Pod, from prolific indie auteur Mickey Keating (Darling, Carnage Park) is another entry in the Cabin In The Woods subgenre, but while it lacks ambition in terms of story, that’s the perils of low budget moviemaking. It’s more a testament to Keating’s skill and ambition as a moviemaker that he can get so much work done and with such diverse storylines that you can’t help be swayed to his side. For me, he’s a middle of the road writer/director, but I have wondered how much growth could happen in his work if he were to be given a budget where he doesn’t have to worry about the small stuff.
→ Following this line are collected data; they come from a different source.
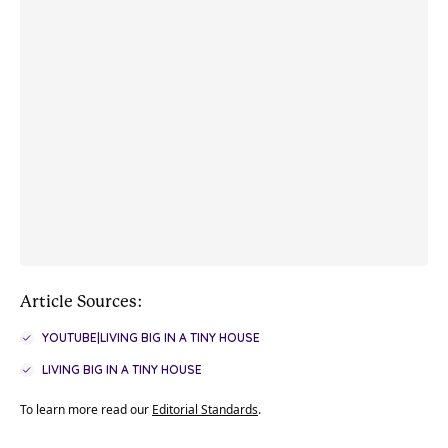
Article Sources:
YOUTUBE|LIVING BIG IN A TINY HOUSE
LIVING BIG IN A TINY HOUSE
To learn more read our
Editorial Standards
.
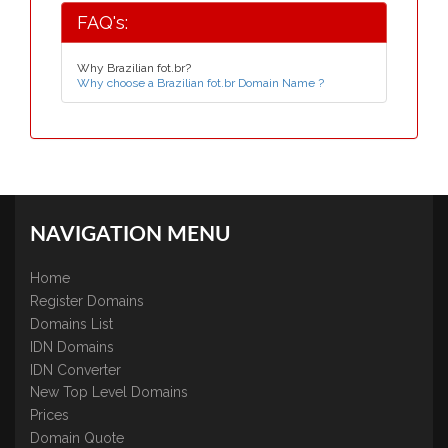
FAQ's:
Why Brazilian fot.br?
Why choose a Brazilian fot.br Domain Name ?
NAVIGATION MENU
Home
Register Domains
Domains List
IDN Domains
IDN Converter
New Top Level Domains
Prices
Domain Quote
The cabin in the woods horror subgenre has a hit or miss track record – The Evil Dead, Cabin Fever, some elements of the Friday 13th franchise, Dreamcatcher, and of course, The Cabin In The Woods all tell their stories within this framework. Pod is much closer in both spirit and content to the awful Dreamcatcher, but a lot better. Of course, not that a favourable comparison to Dreamcatcher is glowing praise – that movie must go down as one of the worst adaptations of a Stephen King book I’ve seen, but the book was not all that great to begin with, mind you. Pod comes off as being a bit too derivative of Dreamcatcher to really be seen as its own animal, but what Keating does with the premise and a budget of (maybe) $500,000 should be an example to all low-budget moviemakers, many of whom are unable to transcend amateur status. Keating thinks with scope in both writing and direction, and while his work could be better, it’s terrific, considering his restrictions.
Another plus for Keating is his use of a list of actors who frequently rotate through the indie horror genre. I mentioned this before in my review of Jug Face, and I get a kick out of seeing the same actors being used differently in each movie. It’s one of the things that appeals to me about the extremely patch FX show American Horror Story. Pod’s cast is small, but it contains Dean Cates and Brian Morvant from Keating’s Ritual, and Larry Fessenden (Jug Face, We Are Still Here), and Lauren Ashley Carter (Darling, Jug Face). Carter in particular I’m a fan of, and I want to see more of her in bigger and better projects.
Here in Pod, though, she’s not given a lot to work with. Her character is secondary to the main protagonist, played by Cates, and is written as a somewhat typical female character for the genre. After a promising early scene, she quickly becomes simply a passive foil for the male protagonist and spends much of the time either asking questions or screaming. It’s disappointing, but her exemplary work in Darling, a year later than Pod, proves the level of talent she has.
I said earlier that Pod lacks ambition, and while this is affected by budget, the story itself is very narrow and too focused on the main story. There’s not a lot of room in the 80 minute running time to do anything other than tell that story. Personally speaking, I prefer a story with a stronger framework of plot and subplot, and I would gladly sit through a longer movie to get that. Pod is severely underplotted – a great example of that is Carter’s character itself. In Act 1, her appearances are defined by the strong implications that she is an addictive personality type with alcohol and probably other substance abuse problems, but these issues don’t affect either the main plot, or even her own character arc – there’s a real sense of missed opportunities like this throughout the script.
The story is that of three siblings, one of which is an army vet suffering from some kind of PTSD (Morvant is good, but takes it a little too far, to the point where he mostly just becomes a collection of manic tics), and is described as an “intervention gone wrong” in various synopses I’ve come across online, but that’s not really what the story is about. Things don’t go wrong because of the intervention, it’s that the intervention takes place at a time when the events in the story are already bad, and those elements are nothing to do with the intervention itself. The story, in fact, is a conspiracy theory/monster movie that feels more like a season five X-Files story. There’s not a lot here, as evidenced by the fact that even in a short movie like this one, there are way too many scenes with too much dialogue that feels repetitive. Scenes between Carter and Cates in Act 1 feel repeated too many times, and when they meet up with their paranoid brother, their scenes with him go on too long, with no real plot advancement.
Another thing I felt was grossly underwritten is the family aspect. Regardless of the story, the movie is about three siblings, two of which have some problems. Everything else is just dressing. How the movie ends should have been a truly resonating moment – there’s a sense that Keating intended this to be the case from one of the final scenes, but there’s not enough work done prior to it in order for this to be the defining moment of the story. Likewise, when Larry Fassenden appears, his character is vague and anonymous, and given the nature of the character it was likely intended – the trouble is that like the movie as a whole, he has not a lot of depth, only the lasting feeling that there was supposed to be.